Begitu pula ketika Lubis melibatkan diri dalam PRRI. Zaenab tetap mendukung dan memahami pilihan politiknya, bahkan ikut menanggung beban. Zaenab ikut keluar-masuk hutan. PRRI gagal, Lubis menyerah dan menjalani karantina politik di Cipayung. Di sana dia bertetangga dengan Ahmad Husen, rekannya di PRRI. Salah seorang anaknya, Merinka, lahir semasa Lubis di Cipayung.
Setelah sekira dua tahun, Lubis tinggal bersama keluarganya di Cipayung namun kembali harus berpisah karena masuk penjara. Ketika Lubis ditahan di RTM Budi Utomo, istrinya kerap mengajak anak-anak menengoknya. “Saya kan waktu ayah di penjara juga suka dibawa sama ibu nengok,” ujar Furqan. Sejumlah temannya juga kerap menengok, antara lain Kemal Idris dan Ventje Sumual.
Selepas dari penjara, Lubis baru bisa mencurahkan perhatian penuh pada anak-anaknya. Di mata anak-anaknya, Lubis adalah ayah yang bijaksana, penyayang, dan penuh perhatian. Dia menyempatkan waktu menanyakan dan membantu pekerjaan rumah anak-anaknya.
Lubis juga selalu mencontohkan kedisiplinan dan kemandirian.

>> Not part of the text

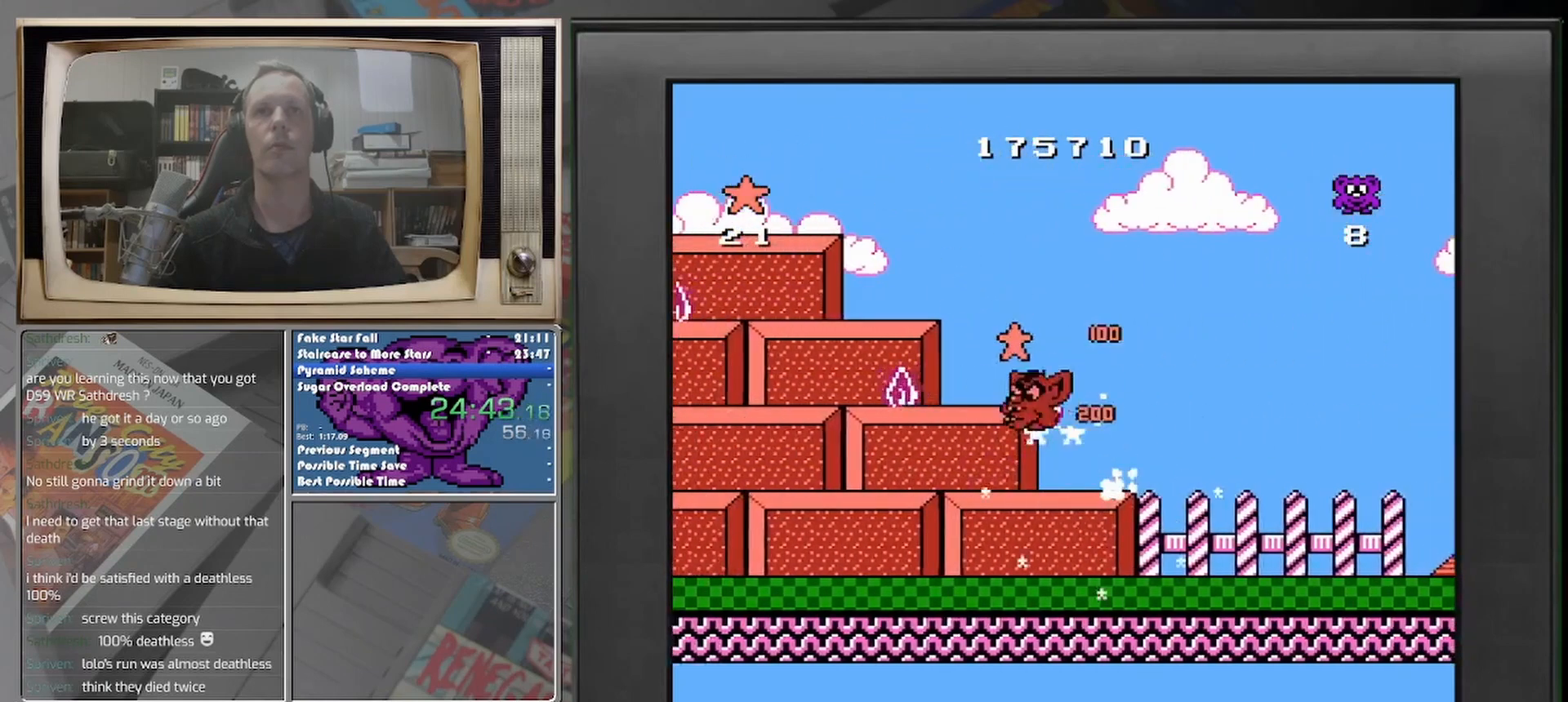
{"buttons": ["DPAD_RIGHT"], "events": [[42, "DPAD_LEFT", "up"], [167, "DPAD_RIGHT", "down"]]}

Tak ada yang tidur sebelum jam sepuluh. Lubis akan memastikan anak-anaknya belajar. Dia memberi tanggung jawab untuk mengurusi rumah. Setiap anak memiliki tugas masing-masing. “Waktu di Yogya, ayah pun sudah hidup mandiri,” ujar Lubis kepada anak-anaknya sebagaimana ditirukan Furqan.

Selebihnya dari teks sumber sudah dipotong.